Kitabın, İstanbul Rüya Görüyor, Küçüksu, Göksu, Güzelce Hisar ve Anadolu Hisarı gibi başlıkları altında zemine dair yazılarında bir seyahatname tarzı hissettirse de Evliya Çelebi'nin seyahatnamesinden ziyade bir şairin veya bir edebiyat üstadının kaleminden çıkmış havası verir ki öyledir zaten. O dağları, bayırları, kıyıları, köşeleri, ağaçları bir insanmış gibi anlattığı tüm güzellikleri sizi içine çekebilir.

Bazen de Dayı Bey, Tesirli Zille, Kavas İlyas Ağa, Kavalalı Nimet, Fuat Paşa gibi tanıdığı kişilere çok değişik açılardan kaleminin ucuyla dokunuyor yazarımız.

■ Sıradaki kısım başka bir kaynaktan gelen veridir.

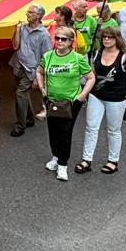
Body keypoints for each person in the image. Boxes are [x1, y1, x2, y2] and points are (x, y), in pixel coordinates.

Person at [28, 24, 89, 181]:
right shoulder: (48, 56)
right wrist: (42, 89)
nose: (59, 41)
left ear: (70, 42)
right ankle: (55, 156)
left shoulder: (77, 58)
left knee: (65, 132)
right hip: (51, 100)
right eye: (57, 38)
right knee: (53, 130)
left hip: (70, 102)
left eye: (63, 39)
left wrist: (81, 96)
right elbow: (40, 71)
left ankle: (63, 164)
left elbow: (91, 77)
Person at [76, 24, 126, 175]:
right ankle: (86, 159)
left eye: (110, 37)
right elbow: (91, 75)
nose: (106, 39)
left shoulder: (124, 57)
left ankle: (113, 161)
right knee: (91, 127)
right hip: (96, 96)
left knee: (113, 130)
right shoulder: (96, 54)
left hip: (116, 99)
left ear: (116, 39)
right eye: (104, 37)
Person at [8, 4, 52, 138]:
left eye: (31, 12)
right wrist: (17, 30)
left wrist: (39, 77)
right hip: (18, 65)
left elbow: (46, 57)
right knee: (24, 94)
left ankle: (20, 126)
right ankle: (30, 118)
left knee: (20, 94)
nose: (27, 14)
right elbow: (15, 46)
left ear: (39, 16)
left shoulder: (44, 34)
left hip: (32, 70)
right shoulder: (22, 28)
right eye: (27, 11)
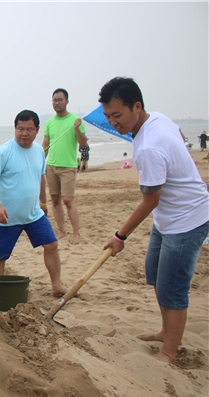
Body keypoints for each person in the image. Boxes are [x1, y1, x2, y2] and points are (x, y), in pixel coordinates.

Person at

Böylece o kişi üzerinden geçmişle kültürle canlı bağlantı kuruyor.

Kula verilen Söz, Aile Varsa Devlet de var, Ana Hakkı, Türk Saygısı yazılarında olduğu gibi değer yargılarımızla alakalı bağlantı kuruluyor.

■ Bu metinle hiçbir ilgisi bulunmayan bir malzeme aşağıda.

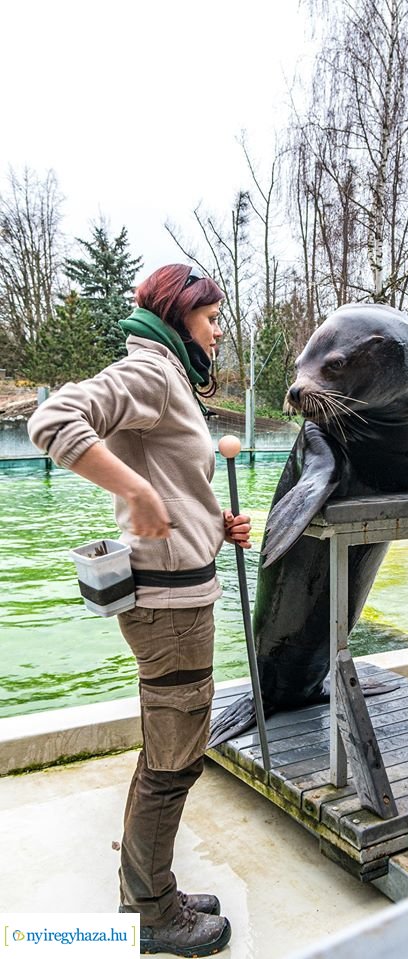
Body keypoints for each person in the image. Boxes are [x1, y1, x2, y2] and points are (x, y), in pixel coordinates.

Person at [28, 263, 250, 957]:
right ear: (182, 314)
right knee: (173, 761)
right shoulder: (151, 372)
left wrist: (215, 522)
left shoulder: (168, 375)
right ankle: (151, 912)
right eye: (212, 320)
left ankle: (149, 887)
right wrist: (141, 497)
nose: (218, 334)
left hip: (179, 593)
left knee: (170, 750)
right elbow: (53, 419)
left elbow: (172, 478)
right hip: (170, 607)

Ayrıca tüm yazıların son paragrafında bir ders çıkarma, bir tespit yapma dikkati çekiyor.

Altı çizili satırlardan bazılarını buraya kaydetmeden size o tadı nasıl verebilirim değil mi? Şimdi birkaç satırını birlikte okuyalım:

"Ah Tuna Vah Tuna" isimli kitabın önsözünde "Selam-Kelam Niyetine" yazısının giriş kısmında büyük bir zevkle hayranlıkla okuduğum kitaplardan biri. Samiha Hanımefendi 69 makalesi ile karşımıza 69 renkli fotoğraf koyuyor, o fotoğrafların her birinde kendimizi ve çeşitli özellikleriyle milletimizi görüyoruz Bana göre yetmiş odalı muhteşem bir saraya benzetiyor, diyor Yavuz Bülent Bakiler. Bir üstadın özetlercesine yazmış olmasından sonra benim böyle bir yazı kaleme almam belki biraz edebe mugayirdir (aykırıdır) ama herkesin baktığı şey aynı olsa da gördüğü farklı olabilir önkabulüne dayanarak neler hissettiğimi kaydetmek istedim.

Günlük konuşma dilinin akıcılığı yanında uzun cümlelerin ahenkli ifadeleri de okuyucuyu yani beni mest ediyor. Ayrıca Cumhuriyet döneminde gerçekleştirilmiş bazı uygulamaların yanlış olduğu vurgusu da dikkatimden kaçmıyordu. Mesela hilafetin kaldırılması konusundaki tespiti oldukça isabetlidir bana göre.